> **Records supplied**:
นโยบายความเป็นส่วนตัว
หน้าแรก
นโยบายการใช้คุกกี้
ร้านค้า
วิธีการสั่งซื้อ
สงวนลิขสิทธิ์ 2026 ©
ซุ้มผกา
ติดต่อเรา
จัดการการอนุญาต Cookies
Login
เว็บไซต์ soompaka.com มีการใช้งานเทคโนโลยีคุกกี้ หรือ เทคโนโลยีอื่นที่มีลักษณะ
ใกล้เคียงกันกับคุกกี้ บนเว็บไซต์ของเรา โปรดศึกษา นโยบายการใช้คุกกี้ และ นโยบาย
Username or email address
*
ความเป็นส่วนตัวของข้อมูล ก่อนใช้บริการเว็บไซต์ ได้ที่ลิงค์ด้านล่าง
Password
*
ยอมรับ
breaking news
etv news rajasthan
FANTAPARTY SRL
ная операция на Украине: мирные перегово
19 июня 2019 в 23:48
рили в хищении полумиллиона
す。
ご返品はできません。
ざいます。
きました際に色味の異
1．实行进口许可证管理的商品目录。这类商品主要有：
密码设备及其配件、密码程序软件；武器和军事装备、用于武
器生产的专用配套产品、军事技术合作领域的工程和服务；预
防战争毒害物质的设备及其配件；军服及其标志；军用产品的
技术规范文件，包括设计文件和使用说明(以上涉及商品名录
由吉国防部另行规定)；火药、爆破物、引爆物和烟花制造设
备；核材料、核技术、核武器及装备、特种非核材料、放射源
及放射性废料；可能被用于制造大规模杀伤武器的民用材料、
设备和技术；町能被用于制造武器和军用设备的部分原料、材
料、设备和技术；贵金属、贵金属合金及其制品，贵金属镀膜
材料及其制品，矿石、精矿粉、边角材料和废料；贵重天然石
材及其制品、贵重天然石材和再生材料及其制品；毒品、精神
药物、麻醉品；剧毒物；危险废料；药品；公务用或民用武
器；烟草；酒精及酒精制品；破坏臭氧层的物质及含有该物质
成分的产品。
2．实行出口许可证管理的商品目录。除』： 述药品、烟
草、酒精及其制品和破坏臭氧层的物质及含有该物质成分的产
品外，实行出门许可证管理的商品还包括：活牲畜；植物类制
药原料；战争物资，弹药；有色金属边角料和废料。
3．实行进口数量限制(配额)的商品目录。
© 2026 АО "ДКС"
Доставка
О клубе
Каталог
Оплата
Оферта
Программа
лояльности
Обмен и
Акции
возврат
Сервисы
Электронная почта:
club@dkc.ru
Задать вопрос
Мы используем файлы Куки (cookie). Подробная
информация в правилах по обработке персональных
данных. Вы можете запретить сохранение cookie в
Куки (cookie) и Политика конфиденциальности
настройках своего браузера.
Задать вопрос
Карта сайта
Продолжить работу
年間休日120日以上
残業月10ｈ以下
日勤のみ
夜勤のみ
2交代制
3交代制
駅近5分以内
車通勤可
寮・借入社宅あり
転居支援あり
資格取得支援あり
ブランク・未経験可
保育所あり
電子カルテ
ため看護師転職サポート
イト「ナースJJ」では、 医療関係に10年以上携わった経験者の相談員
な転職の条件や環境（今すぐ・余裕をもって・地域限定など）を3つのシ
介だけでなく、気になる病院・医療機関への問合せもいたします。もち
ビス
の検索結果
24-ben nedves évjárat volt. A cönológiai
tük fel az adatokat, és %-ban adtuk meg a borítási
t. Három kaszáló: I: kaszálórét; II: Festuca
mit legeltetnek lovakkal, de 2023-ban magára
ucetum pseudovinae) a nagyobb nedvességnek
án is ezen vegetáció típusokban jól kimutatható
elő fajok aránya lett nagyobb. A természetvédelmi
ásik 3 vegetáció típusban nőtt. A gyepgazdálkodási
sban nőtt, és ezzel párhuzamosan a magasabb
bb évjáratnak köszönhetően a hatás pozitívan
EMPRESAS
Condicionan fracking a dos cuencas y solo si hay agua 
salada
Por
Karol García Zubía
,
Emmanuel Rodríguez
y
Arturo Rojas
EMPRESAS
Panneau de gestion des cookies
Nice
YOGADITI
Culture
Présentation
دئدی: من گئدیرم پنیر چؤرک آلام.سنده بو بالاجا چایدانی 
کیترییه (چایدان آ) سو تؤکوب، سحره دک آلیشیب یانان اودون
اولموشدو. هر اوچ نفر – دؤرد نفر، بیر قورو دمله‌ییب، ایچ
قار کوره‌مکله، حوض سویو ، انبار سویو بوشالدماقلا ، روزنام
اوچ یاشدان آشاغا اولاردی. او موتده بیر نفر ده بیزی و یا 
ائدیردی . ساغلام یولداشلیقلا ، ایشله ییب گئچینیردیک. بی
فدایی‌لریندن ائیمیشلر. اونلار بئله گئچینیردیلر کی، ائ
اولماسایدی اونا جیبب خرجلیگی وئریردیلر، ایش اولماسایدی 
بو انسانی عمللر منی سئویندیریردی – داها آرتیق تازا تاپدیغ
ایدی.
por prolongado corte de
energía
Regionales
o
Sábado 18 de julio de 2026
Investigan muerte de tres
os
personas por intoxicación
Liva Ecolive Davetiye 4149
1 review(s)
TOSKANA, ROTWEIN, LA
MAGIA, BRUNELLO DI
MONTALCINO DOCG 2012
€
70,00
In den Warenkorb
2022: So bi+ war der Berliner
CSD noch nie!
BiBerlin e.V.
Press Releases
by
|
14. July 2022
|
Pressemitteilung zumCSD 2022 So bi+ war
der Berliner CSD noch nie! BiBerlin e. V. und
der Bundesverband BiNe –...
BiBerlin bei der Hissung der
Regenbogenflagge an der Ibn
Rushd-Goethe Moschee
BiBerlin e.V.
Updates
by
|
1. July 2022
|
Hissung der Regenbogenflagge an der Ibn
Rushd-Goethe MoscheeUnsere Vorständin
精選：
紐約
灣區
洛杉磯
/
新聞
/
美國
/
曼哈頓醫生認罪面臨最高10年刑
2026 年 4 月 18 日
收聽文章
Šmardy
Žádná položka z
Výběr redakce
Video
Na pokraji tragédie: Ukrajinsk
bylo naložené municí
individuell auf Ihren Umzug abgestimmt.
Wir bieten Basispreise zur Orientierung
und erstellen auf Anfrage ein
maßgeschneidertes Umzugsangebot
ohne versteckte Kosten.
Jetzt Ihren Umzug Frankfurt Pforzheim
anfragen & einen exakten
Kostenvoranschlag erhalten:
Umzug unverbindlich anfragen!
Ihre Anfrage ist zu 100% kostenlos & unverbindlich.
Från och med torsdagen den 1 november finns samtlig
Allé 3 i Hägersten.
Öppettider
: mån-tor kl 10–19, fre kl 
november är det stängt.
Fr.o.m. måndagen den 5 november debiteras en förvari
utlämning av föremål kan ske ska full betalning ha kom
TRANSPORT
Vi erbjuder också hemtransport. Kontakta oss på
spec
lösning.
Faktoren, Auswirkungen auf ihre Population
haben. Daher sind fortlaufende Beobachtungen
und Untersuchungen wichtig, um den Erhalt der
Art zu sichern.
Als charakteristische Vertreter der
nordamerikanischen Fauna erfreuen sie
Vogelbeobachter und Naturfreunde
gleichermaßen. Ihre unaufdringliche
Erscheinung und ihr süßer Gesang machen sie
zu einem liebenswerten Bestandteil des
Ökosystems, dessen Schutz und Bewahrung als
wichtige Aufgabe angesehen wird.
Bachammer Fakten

> **Task requirements**: Look for the word "BiBerlin" throughout the material above and copy every line that has it.

> **Exercise result**:
BiBerlin e.V.
der Berliner CSD noch nie! BiBerlin e. V. und
BiBerlin bei der Hissung der
BiBerlin e.V.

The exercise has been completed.